In this study, we investigated how Toxoplasma gondii ( Tg ) brain infection impacts on the outcome of experimental cerebral malaria (ECM) in mice infected with Plasmodium berghei ANKA ( Pb A). Our results highlighted an immunomodulatory role of GFAP + astrocytes underweening significant morphological and molecular alterations and adopting a unique intermediate reactivity state (A1/A2). This state was correlated with production of CXCL-10 and TGF-β, which control inflammation without exacerbating infection. Our study also revealed a key role of the IL-33/ST2 pathway induced by Tg brain infection in protecting against ECM. Astrocyte-derived IL-33 was crucial to promote brain recruitment and activation of innate lymphoid cells (ILC2), which contribute to the host’s antiparasitic response. Additionally, we identified a distinctive intermediate M1/M2 phenotype in CD86 + CD206 + CD16/32 + MHCII hi microglia and noted an enhanced recruitment of inflammatory monocytes, both contributing to inflammation and control of Pb A infection.
This study reveals, for the first time, how latent brain infection with T. gondii confers protection against a severe cerebral form of malaria, positioning astrocytes at the core of the neuroinflammatory response that controls Pb A infection severity. This expands our understanding of host-pathogen interactions and the potential for targeting astrocytic pathways in preventing CM.
Author Summary
Cerebral malaria (CM) is one of the most severe complications of Plasmodium infection, often leading to coma and death. The mechanisms that determine why some individuals develop this life-threatening condition remain poorly understood. In this study, we explored how a chronic brain infection with the parasite Toxoplasma gondii influences the development of CM in mice.
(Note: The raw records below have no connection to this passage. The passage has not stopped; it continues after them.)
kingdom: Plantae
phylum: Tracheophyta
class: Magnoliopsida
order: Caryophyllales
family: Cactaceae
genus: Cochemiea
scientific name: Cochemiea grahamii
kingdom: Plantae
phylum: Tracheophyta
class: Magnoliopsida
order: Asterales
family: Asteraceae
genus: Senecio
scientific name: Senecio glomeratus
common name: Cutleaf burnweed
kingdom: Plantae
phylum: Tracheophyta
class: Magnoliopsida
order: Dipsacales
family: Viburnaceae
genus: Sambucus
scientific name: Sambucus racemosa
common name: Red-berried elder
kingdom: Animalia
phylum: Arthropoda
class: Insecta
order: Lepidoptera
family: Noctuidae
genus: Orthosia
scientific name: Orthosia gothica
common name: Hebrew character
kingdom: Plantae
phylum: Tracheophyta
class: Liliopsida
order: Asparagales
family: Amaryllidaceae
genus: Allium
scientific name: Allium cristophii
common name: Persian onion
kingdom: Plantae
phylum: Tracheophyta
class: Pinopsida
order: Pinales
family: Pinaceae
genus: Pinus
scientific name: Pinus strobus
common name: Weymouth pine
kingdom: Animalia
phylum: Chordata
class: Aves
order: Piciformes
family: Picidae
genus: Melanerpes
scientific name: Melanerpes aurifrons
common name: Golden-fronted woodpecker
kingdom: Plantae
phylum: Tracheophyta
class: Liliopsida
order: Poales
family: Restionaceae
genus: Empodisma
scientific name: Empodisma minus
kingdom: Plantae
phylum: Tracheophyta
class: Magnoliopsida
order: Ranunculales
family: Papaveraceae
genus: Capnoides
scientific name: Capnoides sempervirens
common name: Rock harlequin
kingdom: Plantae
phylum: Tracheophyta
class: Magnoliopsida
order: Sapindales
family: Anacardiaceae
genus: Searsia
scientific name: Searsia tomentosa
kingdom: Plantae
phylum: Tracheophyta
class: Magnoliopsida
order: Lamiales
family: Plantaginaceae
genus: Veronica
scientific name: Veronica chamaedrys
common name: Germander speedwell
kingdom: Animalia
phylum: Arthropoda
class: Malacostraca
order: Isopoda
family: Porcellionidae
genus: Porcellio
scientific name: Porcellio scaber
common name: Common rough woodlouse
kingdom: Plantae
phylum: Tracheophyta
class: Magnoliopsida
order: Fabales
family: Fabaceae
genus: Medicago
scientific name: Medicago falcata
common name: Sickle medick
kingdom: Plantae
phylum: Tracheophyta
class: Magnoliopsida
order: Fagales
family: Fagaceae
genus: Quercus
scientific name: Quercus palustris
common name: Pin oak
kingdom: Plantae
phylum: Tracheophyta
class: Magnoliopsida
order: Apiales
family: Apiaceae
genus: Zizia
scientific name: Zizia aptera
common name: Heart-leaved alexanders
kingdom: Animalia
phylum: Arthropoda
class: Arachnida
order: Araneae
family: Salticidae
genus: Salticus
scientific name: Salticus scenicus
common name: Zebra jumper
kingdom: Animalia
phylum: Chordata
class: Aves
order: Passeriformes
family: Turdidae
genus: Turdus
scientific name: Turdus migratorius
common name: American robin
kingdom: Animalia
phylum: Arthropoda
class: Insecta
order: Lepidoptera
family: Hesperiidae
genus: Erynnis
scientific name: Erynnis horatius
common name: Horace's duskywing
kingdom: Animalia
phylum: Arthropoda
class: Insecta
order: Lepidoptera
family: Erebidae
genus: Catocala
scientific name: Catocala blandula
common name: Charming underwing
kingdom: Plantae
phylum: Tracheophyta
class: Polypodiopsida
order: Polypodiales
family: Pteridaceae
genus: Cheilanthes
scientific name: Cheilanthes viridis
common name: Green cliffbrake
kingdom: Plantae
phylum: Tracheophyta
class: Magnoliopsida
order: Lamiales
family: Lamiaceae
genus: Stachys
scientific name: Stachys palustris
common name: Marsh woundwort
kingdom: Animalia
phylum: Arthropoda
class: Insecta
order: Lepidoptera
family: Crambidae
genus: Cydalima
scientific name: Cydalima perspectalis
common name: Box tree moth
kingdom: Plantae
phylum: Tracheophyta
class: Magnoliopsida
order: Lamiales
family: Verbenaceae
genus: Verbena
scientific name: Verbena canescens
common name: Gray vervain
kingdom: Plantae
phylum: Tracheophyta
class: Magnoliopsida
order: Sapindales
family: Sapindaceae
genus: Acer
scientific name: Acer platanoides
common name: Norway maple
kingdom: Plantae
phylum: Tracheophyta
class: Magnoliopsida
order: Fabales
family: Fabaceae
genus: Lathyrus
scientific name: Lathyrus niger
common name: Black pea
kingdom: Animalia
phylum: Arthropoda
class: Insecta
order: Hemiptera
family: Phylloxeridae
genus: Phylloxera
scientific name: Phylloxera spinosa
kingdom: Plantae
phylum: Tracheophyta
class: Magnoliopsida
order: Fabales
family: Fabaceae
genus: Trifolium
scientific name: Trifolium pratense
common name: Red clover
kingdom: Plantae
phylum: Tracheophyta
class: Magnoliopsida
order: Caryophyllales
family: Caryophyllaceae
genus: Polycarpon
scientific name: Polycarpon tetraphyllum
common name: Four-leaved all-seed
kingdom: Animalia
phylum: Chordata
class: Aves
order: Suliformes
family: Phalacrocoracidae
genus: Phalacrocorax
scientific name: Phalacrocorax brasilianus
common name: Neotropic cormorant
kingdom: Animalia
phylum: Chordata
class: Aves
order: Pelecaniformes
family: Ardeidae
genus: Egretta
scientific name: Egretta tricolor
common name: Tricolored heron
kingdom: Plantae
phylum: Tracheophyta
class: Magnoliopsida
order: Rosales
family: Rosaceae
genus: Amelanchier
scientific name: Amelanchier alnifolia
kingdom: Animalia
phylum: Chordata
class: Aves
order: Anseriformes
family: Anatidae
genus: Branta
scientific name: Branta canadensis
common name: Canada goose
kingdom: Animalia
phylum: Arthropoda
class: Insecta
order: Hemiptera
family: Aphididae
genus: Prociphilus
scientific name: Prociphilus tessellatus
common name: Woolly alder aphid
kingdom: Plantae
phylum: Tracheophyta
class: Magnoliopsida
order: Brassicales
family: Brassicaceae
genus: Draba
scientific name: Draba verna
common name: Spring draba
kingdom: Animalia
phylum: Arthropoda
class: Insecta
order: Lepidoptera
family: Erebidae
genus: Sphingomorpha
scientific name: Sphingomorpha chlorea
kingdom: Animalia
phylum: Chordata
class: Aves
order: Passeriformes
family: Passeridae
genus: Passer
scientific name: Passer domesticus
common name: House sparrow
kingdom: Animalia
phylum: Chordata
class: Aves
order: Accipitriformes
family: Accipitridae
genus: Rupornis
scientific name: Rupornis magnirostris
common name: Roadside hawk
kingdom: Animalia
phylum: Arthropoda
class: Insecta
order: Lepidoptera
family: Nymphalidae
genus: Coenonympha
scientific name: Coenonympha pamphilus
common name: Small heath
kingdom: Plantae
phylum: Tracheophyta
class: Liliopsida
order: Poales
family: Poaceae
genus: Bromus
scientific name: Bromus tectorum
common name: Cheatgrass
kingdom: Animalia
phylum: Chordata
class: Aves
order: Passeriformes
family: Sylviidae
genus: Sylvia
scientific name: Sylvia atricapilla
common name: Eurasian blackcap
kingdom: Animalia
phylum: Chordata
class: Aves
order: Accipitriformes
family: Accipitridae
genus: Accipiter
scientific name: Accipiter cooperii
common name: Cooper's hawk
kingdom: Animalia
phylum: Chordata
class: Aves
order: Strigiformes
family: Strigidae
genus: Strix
We found that Tg infection reshapes the brain’s immune environment, particularly through the actions of astrocytes, cells that normally support and protect neurons. During coinfection, astrocytes adopted a balanced reactive state that limited inflammation without worsening the infection. This response involved the IL-33/ST2 signalling pathway and led to the recruitment of protective immune cells, helping to control Plasmodium infection in the brain. Our findings uncover an unexpected protective role of latent T. gondii infection and identify astrocytes as central regulators of neuroinflammation. This work highlights potential new strategies for preventing or mitigating cerebral malaria by targeting astrocyte-mediated immune responses.